WORK INSTRUCTION:
Reproduce the passage on the modular crypt format word for word, from its first sentence through its last line.

SOURCE EXTRACT:
★ ★ ★ ★

However, there appears to be no central registry of identifiers, no specification document, and no actual rules; so the modular crypt format is more of an ad-hoc idea rather than a true standard.

History

Historically, most unix systems supported only des_crypt. Around the same time, many incompatible variations were also developed, but their hashes were not easily distinguishable from each other (see Archaic Unix Schemes); making it impossible to use multiple hashes on one system, or progressively migrate to a newer scheme.

This was solved with the advent of the MCF, which was introduced around the time that md5_crypt was developed. This format allows hashes from multiple schemes to exist within the same database, by requiring that all hash strings begin with a unique prefix using the format $identifier$.

Requirements

Unfortunately, there is no specification document for this format. Instead, it exists in de facto form only; the following is an attempt to roughly identify the conventions followed by the modular crypt format hashes found in Passlib:

  1. Hash strings should use only 7-bit ascii characters.

★ ★ ★ ★

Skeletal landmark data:
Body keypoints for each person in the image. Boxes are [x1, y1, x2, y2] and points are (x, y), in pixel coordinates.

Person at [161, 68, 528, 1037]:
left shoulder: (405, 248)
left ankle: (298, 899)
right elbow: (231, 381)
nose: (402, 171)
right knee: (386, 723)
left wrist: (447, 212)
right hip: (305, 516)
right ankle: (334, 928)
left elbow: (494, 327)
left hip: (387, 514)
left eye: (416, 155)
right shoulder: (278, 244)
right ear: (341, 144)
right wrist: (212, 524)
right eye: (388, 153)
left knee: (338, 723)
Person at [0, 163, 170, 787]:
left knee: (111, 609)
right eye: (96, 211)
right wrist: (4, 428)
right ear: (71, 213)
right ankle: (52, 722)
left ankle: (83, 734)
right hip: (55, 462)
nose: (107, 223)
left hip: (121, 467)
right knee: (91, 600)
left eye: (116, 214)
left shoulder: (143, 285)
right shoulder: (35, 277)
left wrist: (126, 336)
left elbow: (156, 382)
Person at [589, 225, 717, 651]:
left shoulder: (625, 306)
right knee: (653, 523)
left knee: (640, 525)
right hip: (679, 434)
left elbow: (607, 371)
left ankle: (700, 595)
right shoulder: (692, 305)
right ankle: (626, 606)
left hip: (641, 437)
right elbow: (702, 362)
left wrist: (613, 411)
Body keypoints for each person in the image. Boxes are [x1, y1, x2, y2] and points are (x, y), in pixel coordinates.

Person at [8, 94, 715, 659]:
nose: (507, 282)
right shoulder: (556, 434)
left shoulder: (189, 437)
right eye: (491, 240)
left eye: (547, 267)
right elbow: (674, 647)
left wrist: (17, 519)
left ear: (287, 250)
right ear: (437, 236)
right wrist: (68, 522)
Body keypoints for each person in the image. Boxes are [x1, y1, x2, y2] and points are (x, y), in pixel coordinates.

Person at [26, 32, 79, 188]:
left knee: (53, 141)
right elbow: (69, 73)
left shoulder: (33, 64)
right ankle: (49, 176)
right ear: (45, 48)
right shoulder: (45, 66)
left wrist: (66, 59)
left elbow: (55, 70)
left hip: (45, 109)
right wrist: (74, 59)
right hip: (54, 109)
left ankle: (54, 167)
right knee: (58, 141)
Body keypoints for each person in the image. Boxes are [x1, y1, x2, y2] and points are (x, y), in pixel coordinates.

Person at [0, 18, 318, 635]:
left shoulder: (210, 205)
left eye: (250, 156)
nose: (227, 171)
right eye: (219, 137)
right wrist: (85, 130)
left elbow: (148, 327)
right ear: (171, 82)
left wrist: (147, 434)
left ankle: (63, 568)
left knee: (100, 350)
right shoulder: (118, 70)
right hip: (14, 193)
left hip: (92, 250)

★ ★ ★ ★

ANSWER AREA:
However, there appears to be no central registry of identifiers, no specification document, and no actual rules; so the modular crypt format is more of an ad-hoc idea rather than a true standard.

History

Historically, most unix systems supported only des_crypt. Around the same time, many incompatible variations were also developed, but their hashes were not easily distinguishable from each other (see Archaic Unix Schemes); making it impossible to use multiple hashes on one system, or progressively migrate to a newer scheme.

This was solved with the advent of the MCF, which was introduced around the time that md5_crypt was developed. This format allows hashes from multiple schemes to exist within the same database, by requiring that all hash strings begin with a unique prefix using the format $identifier$.

Requirements

Unfortunately, there is no specification document for this format. Instead, it exists in de facto form only; the following is an attempt to roughly identify the conventions followed by the modular crypt format hashes found in Passlib:

  1. Hash strings should use only 7-bit ascii characters.